The Separate Presidential Brigade "Hetman Bohdan Khmelnytskyi" () is a special military unit of Ukraine and its Armed Forces which is mandated to defend the president of Ukraine in his duty as Supreme Commander-in-chief of the Armed Forces, the First Family, and the presidential residences and facilities assigned to the presidential office.

History 
By order of the National Guard on January 2, 1992, on the basis of the personnel of the 290th independent motorized rifle Novorossiysk Red Banner Lenin Komsomol special operational-purpose regiment of the Internal Troops of the MVD of the USSR, the brigade was formed as the 1st National Guard Infantry Regiment (military unit 4101) in Kyiv, in the 1st (Kyiv) Division of the National Guard (military unit 2210). In 1995, the regiment was reflagged as an infantry brigade.

The 24th independent brigade of the NGU was renamed the 24th special brigade of special purpose of the NGU by order of the KNGU on December 24, 1998. By Decree of the President of Ukraine dated October 30, 1999, the 24th Brigade was awarded the honorary title "Kyiv" for the merits of personnel in tasks ensuring public order in Ukraine's capital. 

The 24th separate Kyiv brigade of special purpose NGU was transferred to the Armed Forces of Ukraine by Decree of the President of Ukraine on December 17, 1999. The National Guard was disbanded under Ukrainian law on January 11, 2000. The headquarters of the 24th separate Kyiv brigade were converted into the headquarters of the president of Ukraine's Independent Novorossiysk-Kyiv Order of the Red Banner Special Purpose Regiment (MU A0222) - attached to the Ukrainian Ground Forces. The 2nd and 17th independent battalions of special purpose NGU were merged into this formation's linear battalions of special purpose, and the 3rd separate battalion of special purpose NGU was disbanded. The 27th special battalion of special purpose NGU was transferred to the Internal Troops of Ukraine's Ministry of Internal Affairs and became a linear battalion of the 10th Special Motorized Regiment of Internal Troops of Ukraine.

To commemorate Ukraine's tenth anniversary of independence, the Kyiv Presidential Honor Guard Battalion was incorporated into the regimental ORBAT as the new 3rd Battalion in 2001. The regiment's name was changed to the Independent Kyiv Regiment of the President of Ukraine by Decree of the President of Ukraine No. 646/2015 in 2015, and it was removed from the Order of the Red Banner. On December 15, 2017, President Petro Poroshenko bestowed the honorific "Hetman Bohdan Khmelnytsky" on the regiment and presented its new regimental battle colors in a Presentation of Colours ceremony, giving the regiment its full name of Independent Presidential Regiment "Hetman Bohdan Khmelnytskyi". The ceremony took place on the centennial anniversary of the Council of People's Commissars and the People's Secretariat's ultimatum to the government of the Ukrainian People's Republic, which signaled the start of the Soviet war in Ukraine in 1917, and marked the end of the regiment's silver jubilee.

##########

## PROMPT 1:
Print every line of the stored entries, from the start of the entries down to the line containing "consumidores. A ideia é".

## Stored entries:
##########

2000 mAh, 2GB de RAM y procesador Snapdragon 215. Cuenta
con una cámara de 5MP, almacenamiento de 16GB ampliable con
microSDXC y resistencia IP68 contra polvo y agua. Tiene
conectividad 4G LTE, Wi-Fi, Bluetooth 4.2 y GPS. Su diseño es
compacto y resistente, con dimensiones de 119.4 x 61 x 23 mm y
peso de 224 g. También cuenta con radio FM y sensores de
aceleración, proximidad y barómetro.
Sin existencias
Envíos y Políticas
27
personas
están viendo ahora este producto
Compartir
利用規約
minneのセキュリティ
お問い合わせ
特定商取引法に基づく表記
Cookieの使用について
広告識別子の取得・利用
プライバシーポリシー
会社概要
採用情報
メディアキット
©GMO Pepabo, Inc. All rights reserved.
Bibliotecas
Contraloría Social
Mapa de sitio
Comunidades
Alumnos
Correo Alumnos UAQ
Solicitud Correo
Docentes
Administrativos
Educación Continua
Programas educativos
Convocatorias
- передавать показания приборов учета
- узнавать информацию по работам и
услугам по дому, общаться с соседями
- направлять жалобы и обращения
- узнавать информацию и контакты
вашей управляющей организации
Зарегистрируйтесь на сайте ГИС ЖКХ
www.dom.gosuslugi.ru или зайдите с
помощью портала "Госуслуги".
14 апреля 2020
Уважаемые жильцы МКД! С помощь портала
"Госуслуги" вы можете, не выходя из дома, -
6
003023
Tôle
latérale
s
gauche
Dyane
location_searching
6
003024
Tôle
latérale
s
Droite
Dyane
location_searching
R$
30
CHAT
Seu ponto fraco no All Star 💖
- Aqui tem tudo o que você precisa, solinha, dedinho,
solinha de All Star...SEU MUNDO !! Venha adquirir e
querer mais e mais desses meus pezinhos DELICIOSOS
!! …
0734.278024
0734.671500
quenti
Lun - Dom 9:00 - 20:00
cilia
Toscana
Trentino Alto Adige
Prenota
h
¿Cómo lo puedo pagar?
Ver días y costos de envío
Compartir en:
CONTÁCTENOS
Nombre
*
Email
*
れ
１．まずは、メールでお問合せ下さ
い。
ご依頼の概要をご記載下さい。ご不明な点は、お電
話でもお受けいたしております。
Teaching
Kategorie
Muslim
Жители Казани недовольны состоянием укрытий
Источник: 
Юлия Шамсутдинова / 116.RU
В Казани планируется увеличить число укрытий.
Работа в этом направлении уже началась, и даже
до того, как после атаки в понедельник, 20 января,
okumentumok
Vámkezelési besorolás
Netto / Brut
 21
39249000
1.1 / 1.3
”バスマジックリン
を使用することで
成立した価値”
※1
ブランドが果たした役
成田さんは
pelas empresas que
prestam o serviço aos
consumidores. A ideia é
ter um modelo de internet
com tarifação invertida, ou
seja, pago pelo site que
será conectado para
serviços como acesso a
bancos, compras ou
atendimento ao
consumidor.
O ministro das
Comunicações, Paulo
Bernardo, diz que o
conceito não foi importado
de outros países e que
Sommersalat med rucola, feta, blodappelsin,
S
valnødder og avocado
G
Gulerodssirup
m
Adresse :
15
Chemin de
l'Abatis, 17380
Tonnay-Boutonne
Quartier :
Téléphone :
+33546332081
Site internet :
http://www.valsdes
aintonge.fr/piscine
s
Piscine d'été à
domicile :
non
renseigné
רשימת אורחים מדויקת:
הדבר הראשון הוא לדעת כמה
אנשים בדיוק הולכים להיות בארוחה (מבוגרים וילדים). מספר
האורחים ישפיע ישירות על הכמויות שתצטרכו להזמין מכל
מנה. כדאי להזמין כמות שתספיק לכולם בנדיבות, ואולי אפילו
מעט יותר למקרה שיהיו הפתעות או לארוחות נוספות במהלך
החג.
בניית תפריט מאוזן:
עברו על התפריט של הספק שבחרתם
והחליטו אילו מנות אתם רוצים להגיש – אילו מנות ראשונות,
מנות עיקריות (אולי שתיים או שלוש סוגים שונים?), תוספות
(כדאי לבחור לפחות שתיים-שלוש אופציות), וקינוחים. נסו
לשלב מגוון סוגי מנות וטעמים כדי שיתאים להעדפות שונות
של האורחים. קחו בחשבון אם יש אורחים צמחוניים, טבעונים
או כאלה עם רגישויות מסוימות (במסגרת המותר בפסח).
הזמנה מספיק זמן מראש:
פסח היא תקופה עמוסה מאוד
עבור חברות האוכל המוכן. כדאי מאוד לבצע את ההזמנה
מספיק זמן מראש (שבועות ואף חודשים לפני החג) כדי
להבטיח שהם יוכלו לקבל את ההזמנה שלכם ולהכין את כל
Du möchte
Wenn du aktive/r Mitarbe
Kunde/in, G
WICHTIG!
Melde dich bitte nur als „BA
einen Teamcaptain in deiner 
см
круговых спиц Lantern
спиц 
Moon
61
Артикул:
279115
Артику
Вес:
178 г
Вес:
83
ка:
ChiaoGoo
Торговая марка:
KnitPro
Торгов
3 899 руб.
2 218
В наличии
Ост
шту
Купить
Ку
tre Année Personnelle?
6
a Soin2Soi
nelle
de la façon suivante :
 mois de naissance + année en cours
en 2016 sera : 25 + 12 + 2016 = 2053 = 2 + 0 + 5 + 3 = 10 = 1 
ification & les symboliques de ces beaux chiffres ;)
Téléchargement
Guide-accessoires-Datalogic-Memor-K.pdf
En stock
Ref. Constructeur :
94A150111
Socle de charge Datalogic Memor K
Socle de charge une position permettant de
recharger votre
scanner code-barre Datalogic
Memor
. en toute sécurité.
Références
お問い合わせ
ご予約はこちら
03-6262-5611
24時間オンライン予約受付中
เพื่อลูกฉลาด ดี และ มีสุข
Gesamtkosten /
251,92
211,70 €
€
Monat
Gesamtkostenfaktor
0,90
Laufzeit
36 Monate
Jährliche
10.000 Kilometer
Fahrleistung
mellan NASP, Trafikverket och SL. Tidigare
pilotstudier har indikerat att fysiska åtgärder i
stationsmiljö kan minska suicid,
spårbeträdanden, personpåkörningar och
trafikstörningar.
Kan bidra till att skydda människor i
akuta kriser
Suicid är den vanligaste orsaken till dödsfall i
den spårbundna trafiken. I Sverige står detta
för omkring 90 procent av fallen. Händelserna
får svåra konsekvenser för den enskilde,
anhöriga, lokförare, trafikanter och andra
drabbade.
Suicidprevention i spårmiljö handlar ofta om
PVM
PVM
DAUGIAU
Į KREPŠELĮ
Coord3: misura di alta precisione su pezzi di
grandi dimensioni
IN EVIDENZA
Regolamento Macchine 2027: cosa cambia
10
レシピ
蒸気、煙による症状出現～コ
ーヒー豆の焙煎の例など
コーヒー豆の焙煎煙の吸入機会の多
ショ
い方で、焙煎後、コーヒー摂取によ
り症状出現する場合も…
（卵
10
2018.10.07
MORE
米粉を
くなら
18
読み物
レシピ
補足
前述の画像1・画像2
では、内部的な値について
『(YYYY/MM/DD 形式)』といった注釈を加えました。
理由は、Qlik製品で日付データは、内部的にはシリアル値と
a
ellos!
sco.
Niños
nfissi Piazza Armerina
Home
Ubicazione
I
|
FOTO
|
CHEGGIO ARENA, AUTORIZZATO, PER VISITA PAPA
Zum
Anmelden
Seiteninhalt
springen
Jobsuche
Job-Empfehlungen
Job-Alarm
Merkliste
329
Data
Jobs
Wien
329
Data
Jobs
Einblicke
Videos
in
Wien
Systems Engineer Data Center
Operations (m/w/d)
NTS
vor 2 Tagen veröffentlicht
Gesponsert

##########

## PROMPT 2:
Rewrite the brigade passage from "The Separate Presidential" down to "the presidential office.", substituting "homes" for "residences".

## FINAL ANSWER 1:
2000 mAh, 2GB de RAM y procesador Snapdragon 215. Cuenta
con una cámara de 5MP, almacenamiento de 16GB ampliable con
microSDXC y resistencia IP68 contra polvo y agua. Tiene
conectividad 4G LTE, Wi-Fi, Bluetooth 4.2 y GPS. Su diseño es
compacto y resistente, con dimensiones de 119.4 x 61 x 23 mm y
peso de 224 g. También cuenta con radio FM y sensores de
aceleración, proximidad y barómetro.
Sin existencias
Envíos y Políticas
27
personas
están viendo ahora este producto
Compartir
利用規約
minneのセキュリティ
お問い合わせ
特定商取引法に基づく表記
Cookieの使用について
広告識別子の取得・利用
プライバシーポリシー
会社概要
採用情報
メディアキット
©GMO Pepabo, Inc. All rights reserved.
Bibliotecas
Contraloría Social
Mapa de sitio
Comunidades
Alumnos
Correo Alumnos UAQ
Solicitud Correo
Docentes
Administrativos
Educación Continua
Programas educativos
Convocatorias
- передавать показания приборов учета
- узнавать информацию по работам и
услугам по дому, общаться с соседями
- направлять жалобы и обращения
- узнавать информацию и контакты
вашей управляющей организации
Зарегистрируйтесь на сайте ГИС ЖКХ
www.dom.gosuslugi.ru или зайдите с
помощью портала "Госуслуги".
14 апреля 2020
Уважаемые жильцы МКД! С помощь портала
"Госуслуги" вы можете, не выходя из дома, -
6
003023
Tôle
latérale
s
gauche
Dyane
location_searching
6
003024
Tôle
latérale
s
Droite
Dyane
location_searching
R$
30
CHAT
Seu ponto fraco no All Star 💖
- Aqui tem tudo o que você precisa, solinha, dedinho,
solinha de All Star...SEU MUNDO !! Venha adquirir e
querer mais e mais desses meus pezinhos DELICIOSOS
!! …
0734.278024
0734.671500
quenti
Lun - Dom 9:00 - 20:00
cilia
Toscana
Trentino Alto Adige
Prenota
h
¿Cómo lo puedo pagar?
Ver días y costos de envío
Compartir en:
CONTÁCTENOS
Nombre
*
Email
*
れ
１．まずは、メールでお問合せ下さ
い。
ご依頼の概要をご記載下さい。ご不明な点は、お電
話でもお受けいたしております。
Teaching
Kategorie
Muslim
Жители Казани недовольны состоянием укрытий
Источник: 
Юлия Шамсутдинова / 116.RU
В Казани планируется увеличить число укрытий.
Работа в этом направлении уже началась, и даже
до того, как после атаки в понедельник, 20 января,
okumentumok
Vámkezelési besorolás
Netto / Brut
 21
39249000
1.1 / 1.3
”バスマジックリン
を使用することで
成立した価値”
※1
ブランドが果たした役
成田さんは
pelas empresas que
prestam o serviço aos
consumidores. A ideia é

## FINAL ANSWER 2:
The Separate Presidential Brigade "Hetman Bohdan Khmelnytskyi" () is a special military unit of Ukraine and its Armed Forces which is mandated to defend the president of Ukraine in his duty as Supreme Commander-in-chief of the Armed Forces, the First Family, and the presidential homes and facilities assigned to the presidential office.